SONHO DE POETA

Buscar o sono até que a vontade passe e acordar com a lembrança

de ter se escondido de uma mentira, eis ai um privilégio de um ser errante, que se aprofunda demais no amor que só tem ouvidos,

porque amar os outros é inerente, pelos outros, é forma poética

de um sofrimento inexistente. A construção sincera de uma poesia

é absolutamente algo de encanto, nascido na alma que vaga na preguiça, uma preguiça construtiva, como a do homem que

trabalha apenas na solidão do seu pensamento. Aceitar ser

escravo de sua própria sensibilidade, envolve por vezes a dúvida,

ser fiel a personagem na trama que herdou em um mundo egoísta,

mas, se tal condição não lhe traz a perfeição desejada, a

comprovar as freqüentes mentiras escancaradamente expostas

em alguns versos, mostra por outro lado um sentimento de amor indiscutível no desenrolar de uma emoção no exato instante em

que acontece. É bom se deitar na rede sentindo a brisa fresca

no rosto e imaginar o sonho de uma vida no vôo de uma gaivota solitária. Recriar sua própria existência no paralelo imaginário de

uma bela criança dormindo e o choro convulsivo do sentimento de perda, a tal preguiça anteriormente dita.

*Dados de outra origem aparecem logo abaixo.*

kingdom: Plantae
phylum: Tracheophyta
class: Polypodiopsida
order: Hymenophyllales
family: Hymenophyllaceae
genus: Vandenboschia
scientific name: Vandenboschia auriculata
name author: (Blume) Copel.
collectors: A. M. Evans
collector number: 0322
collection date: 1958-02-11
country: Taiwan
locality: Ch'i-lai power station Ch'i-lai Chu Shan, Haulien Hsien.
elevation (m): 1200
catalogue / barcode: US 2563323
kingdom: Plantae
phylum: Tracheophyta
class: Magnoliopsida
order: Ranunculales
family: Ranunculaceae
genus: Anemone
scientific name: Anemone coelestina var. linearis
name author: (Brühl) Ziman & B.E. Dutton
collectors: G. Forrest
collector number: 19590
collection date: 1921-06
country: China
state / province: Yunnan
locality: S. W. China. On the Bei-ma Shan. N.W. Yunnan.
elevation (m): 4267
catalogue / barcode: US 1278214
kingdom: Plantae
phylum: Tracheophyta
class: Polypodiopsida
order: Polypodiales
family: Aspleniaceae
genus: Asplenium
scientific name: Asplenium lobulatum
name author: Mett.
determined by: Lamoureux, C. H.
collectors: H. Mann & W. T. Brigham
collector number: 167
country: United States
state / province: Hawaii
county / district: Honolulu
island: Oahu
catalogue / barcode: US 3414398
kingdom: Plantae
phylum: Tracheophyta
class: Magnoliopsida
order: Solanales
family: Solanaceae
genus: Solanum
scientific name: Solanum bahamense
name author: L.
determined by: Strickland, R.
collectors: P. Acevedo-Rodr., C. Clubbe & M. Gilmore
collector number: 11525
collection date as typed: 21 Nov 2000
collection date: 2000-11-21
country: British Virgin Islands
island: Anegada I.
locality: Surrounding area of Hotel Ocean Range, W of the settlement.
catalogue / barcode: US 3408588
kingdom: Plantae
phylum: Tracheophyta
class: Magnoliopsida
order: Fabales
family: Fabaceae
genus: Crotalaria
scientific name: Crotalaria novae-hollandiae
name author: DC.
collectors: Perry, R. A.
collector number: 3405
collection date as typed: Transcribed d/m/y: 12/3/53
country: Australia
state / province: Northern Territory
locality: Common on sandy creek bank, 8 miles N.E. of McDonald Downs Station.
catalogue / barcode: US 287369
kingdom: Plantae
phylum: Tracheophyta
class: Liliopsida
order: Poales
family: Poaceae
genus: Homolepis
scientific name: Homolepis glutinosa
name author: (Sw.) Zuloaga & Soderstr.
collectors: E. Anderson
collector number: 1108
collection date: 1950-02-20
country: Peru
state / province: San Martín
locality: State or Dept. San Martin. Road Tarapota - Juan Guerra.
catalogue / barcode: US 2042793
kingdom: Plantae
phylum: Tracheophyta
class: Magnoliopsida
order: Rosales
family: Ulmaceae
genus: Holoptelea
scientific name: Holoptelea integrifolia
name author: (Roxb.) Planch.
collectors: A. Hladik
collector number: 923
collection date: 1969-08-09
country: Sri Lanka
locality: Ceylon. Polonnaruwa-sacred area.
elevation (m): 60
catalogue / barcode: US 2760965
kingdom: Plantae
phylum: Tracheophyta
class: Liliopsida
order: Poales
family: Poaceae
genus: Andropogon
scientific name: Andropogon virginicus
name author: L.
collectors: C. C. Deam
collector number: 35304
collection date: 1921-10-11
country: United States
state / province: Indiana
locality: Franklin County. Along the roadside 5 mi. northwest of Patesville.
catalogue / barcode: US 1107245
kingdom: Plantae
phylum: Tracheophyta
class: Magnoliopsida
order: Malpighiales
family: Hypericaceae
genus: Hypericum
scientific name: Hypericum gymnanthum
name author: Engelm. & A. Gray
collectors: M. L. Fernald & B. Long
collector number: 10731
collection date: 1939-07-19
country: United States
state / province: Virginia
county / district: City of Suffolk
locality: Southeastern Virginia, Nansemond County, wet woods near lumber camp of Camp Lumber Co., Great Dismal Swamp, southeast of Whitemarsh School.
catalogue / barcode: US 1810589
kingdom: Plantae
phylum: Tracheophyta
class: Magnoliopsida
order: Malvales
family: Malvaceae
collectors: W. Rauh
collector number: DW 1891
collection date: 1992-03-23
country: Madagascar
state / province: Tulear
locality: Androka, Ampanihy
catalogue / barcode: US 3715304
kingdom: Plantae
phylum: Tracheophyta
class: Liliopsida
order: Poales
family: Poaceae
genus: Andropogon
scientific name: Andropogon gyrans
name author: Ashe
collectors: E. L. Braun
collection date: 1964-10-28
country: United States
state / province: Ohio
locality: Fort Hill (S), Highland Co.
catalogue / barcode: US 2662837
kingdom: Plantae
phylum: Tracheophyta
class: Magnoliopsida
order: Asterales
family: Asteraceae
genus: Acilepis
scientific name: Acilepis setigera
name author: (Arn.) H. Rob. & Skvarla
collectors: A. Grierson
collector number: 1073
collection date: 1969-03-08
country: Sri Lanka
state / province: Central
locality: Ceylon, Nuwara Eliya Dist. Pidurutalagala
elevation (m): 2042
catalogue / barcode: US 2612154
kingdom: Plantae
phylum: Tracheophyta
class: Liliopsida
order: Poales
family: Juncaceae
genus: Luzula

Não existe uma condição

pré-estabelecida para viver poesia, somente sentir e encontrar

vida na mais desapercebida das criaturas. É muito difícil não parecer presunçoso diante dessa exposição, porém prefiro dizer que é

apenas a constatação empírica do amor de quem escreve sem a

menor necessidade de demonstrar talento ou superioridade.

Não admira serem inacreditavelmente simples os mais belos poemas. Dito isso, abraço minha preguiça e sonho ser poeta, de resto

prefiro o silêncio a uma discussão sem sentido, pois seja qual for a idéia, passa necessariamente pelo amor a vida.